Coronavirus May Strengthen Pittsburgh’s Ties to Wuhan
Jim Wolf set about retooling Pittsburgh’s flagging Sisters Cities program two years ago at the request of city Mayor Bill Peduto. He guided its reorganization. He watched it secure non-profit status, raise enough money to hire an executive director and begin to restore relationships with several international cities that had gone fallow. To signal its rebirth, the program organized a global health symposium, inviting doctors and health officials from several sister cities to Pittsburgh next month to share expertise on health care and technology, including five from Wuhan, China.
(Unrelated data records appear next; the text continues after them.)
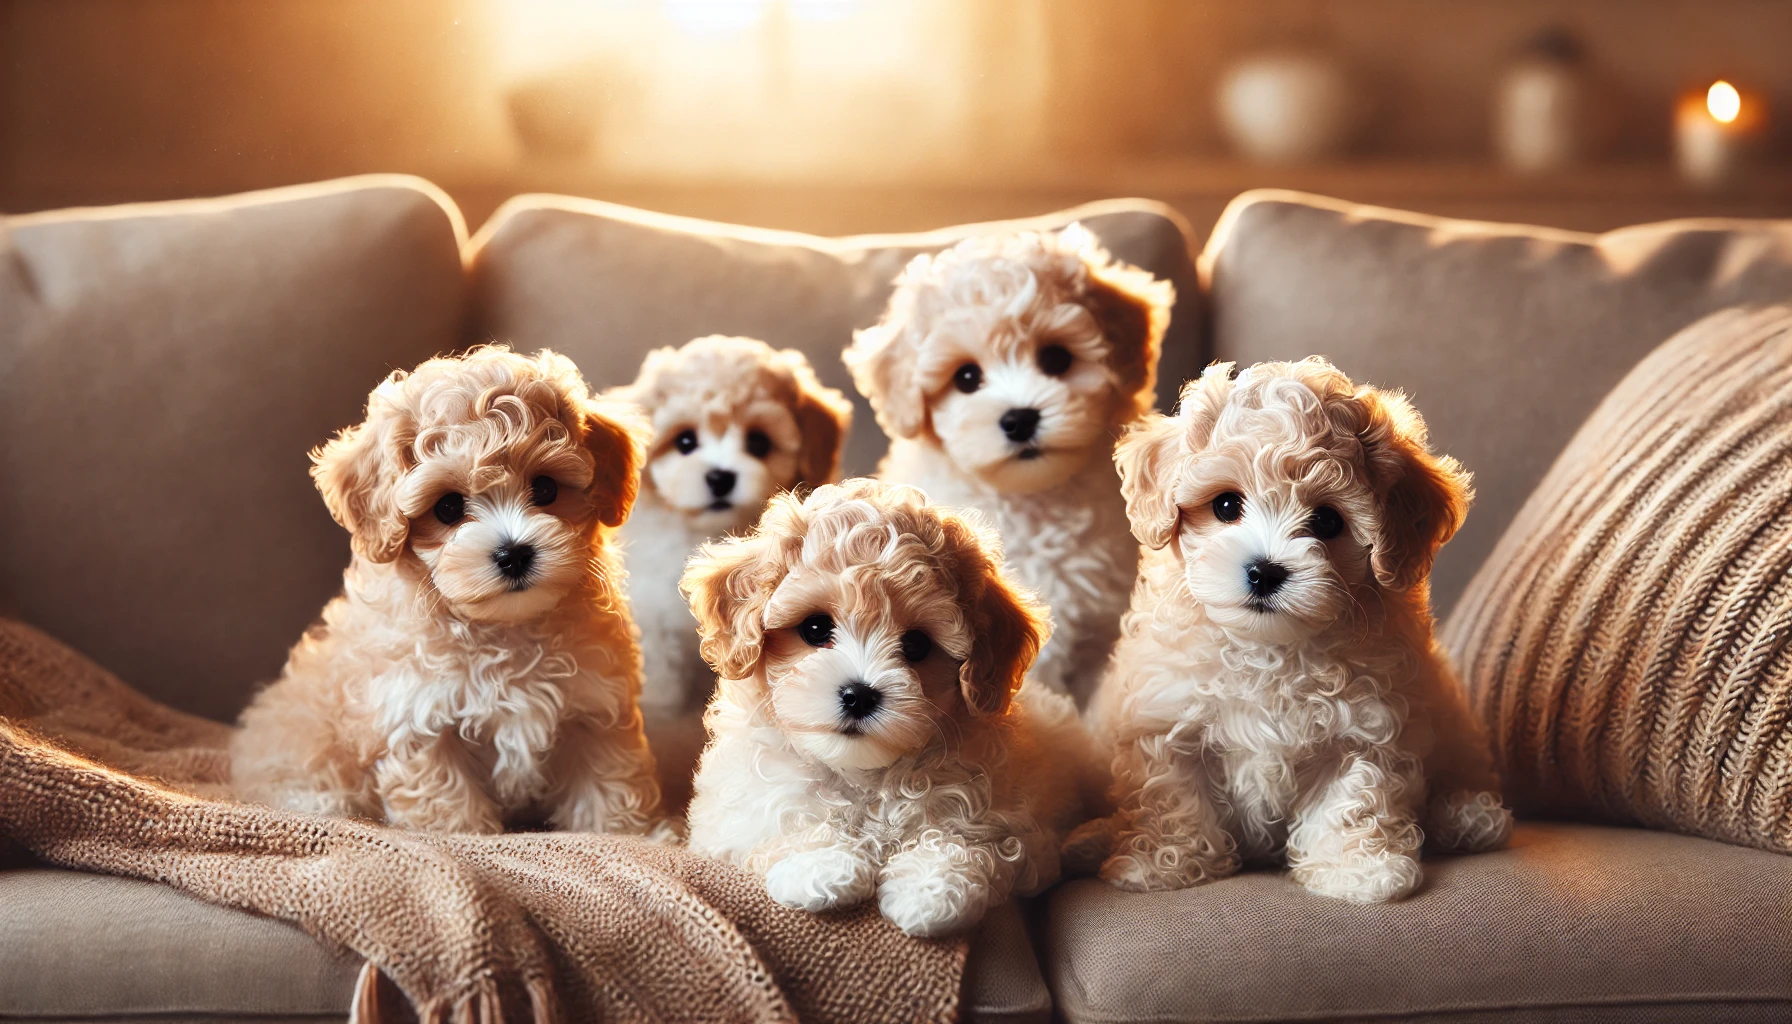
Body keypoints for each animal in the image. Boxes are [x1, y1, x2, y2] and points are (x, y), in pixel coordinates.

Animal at [231, 346, 666, 842]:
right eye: (448, 507)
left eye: (546, 488)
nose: (514, 553)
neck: (504, 630)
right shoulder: (415, 716)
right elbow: (445, 799)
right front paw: (464, 837)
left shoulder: (595, 709)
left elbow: (609, 783)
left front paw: (628, 835)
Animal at [684, 480, 1096, 939]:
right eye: (815, 628)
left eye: (916, 644)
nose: (859, 695)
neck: (865, 776)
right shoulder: (729, 817)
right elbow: (782, 821)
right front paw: (823, 865)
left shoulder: (1017, 830)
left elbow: (967, 842)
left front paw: (930, 891)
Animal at [1075, 360, 1512, 903]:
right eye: (1225, 506)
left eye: (1326, 520)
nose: (1264, 571)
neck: (1268, 648)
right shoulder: (1166, 716)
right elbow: (1171, 795)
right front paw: (1161, 863)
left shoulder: (1364, 727)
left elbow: (1351, 800)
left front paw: (1357, 871)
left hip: (1454, 727)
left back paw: (1469, 816)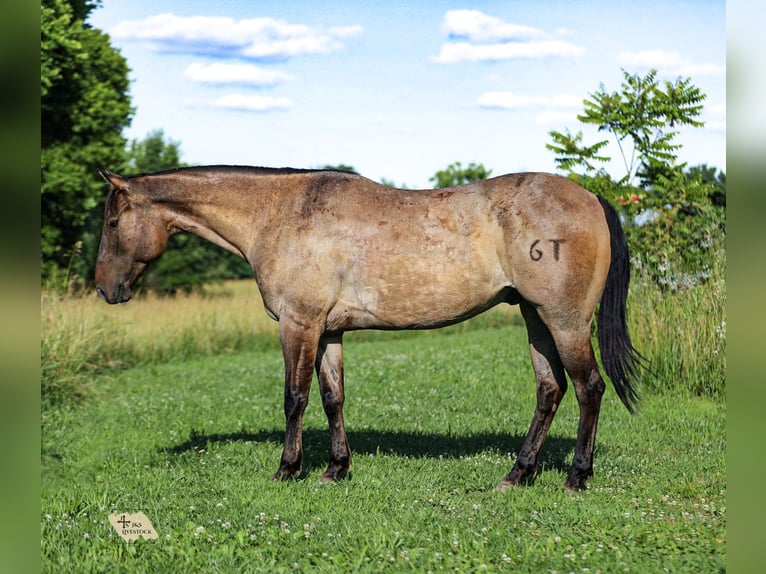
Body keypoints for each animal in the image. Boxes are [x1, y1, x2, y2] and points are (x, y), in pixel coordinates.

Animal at [94, 165, 643, 491]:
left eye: (113, 223)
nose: (104, 288)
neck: (280, 214)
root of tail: (591, 197)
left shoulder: (298, 324)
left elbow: (295, 398)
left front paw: (287, 468)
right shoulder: (328, 331)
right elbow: (332, 397)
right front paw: (337, 468)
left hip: (564, 321)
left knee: (588, 388)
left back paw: (576, 476)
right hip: (535, 317)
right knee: (550, 390)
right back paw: (518, 473)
The coronavirus outbreak ruined their plans.
By the end of January, the entire city of Wuhan was under quarantine, the U.S. State Department was telling Americans not to travel to China and major U.S. airlines suspended all flights to and from the nation at the epicenter of the outbreak. Pittsburgh was sealed off from its sister city.
“People from Wuhan had to cancel and it went on from there—people from Japan and Vietnam were also affected by the coronavirus and the travel ban,” said Wolf, a retired bank executive and past chairman of Global Pittsburgh. “We really had no chance of making a success of it.”
Sister Cities Association of Pittsburgh postponed its health symposium until next year and joined relief efforts in the city to supply Wuhan with masks and other protective health gear, while the Pittsburgh region itself prepared for the novel virus that U.S. health officials warn is coming.
No confirmed cases of the coronavirus, known as COVID-19, have been reported in Pittsburgh or the rest of southwestern Pennsylvania so far. But people in 113 countries worldwide have contracted the virus, for which there is no vaccine. The U.S. reported its first case in January and Pennsylvania reported its first case this month.
It’s unclear how many people travel between Pittsburgh and China during a typical year. But the virus outbreak has left several visitors from China stranded in Pittsburgh and visa versa.
Many of those stranded in Pittsburgh are family members of Chinese students attending one of the city’s universities who were visiting when the virus outbreak occurred and haven’t been able to return home, said Dave Jiao, chairman of the Pittsburgh Chinese Cultural Center. “Three of my friends who were visiting China are now stuck there,” he added.
Nearly 13,500 people living in Allegheny County were born in China, U.S. Census Bureau estimates suggest. The City of Pittsburgh’s foreign-born population includes 7,300 Chinese.
China is southwestern Pennsylvania’s fourth largest trading partner, according to the Allegheny Conference on Community Development. At least two dozen regional companies have a presence in China, ranging from science and technology companies to food, clothing and law firms. And regional exports to Asia have more than doubled in recent years, according to a World Affairs Council of Pittsburgh report.
Improving that pipeline of commerce, education, culture and intellectual capital is why the Pittsburgh sister cities program was resuscitated, Wolf said. Although the coronavirus delayed one of the program’s major events, he said the outbreak may have provided an opportunity for Pittsburgh to build stronger ties to its sister city of Wuhan.
Among the first relief shipments to reach the Chinese city of 11 million people were supplies for doctors, hospitals and first responders sent by the City of Pittsburgh, the Sister Cities program, local hospitals, the Brother’s Brother Foundation, Pittsburgh Chinese Cultural Center and other local groups. “Our community is doing things to support them and they appreciate it,” Wolf said. “I think when all of the travel restrictions are over, we’re going to have a vibrant and active relationship with Wuhan because of how we’ve responded to this crisis.”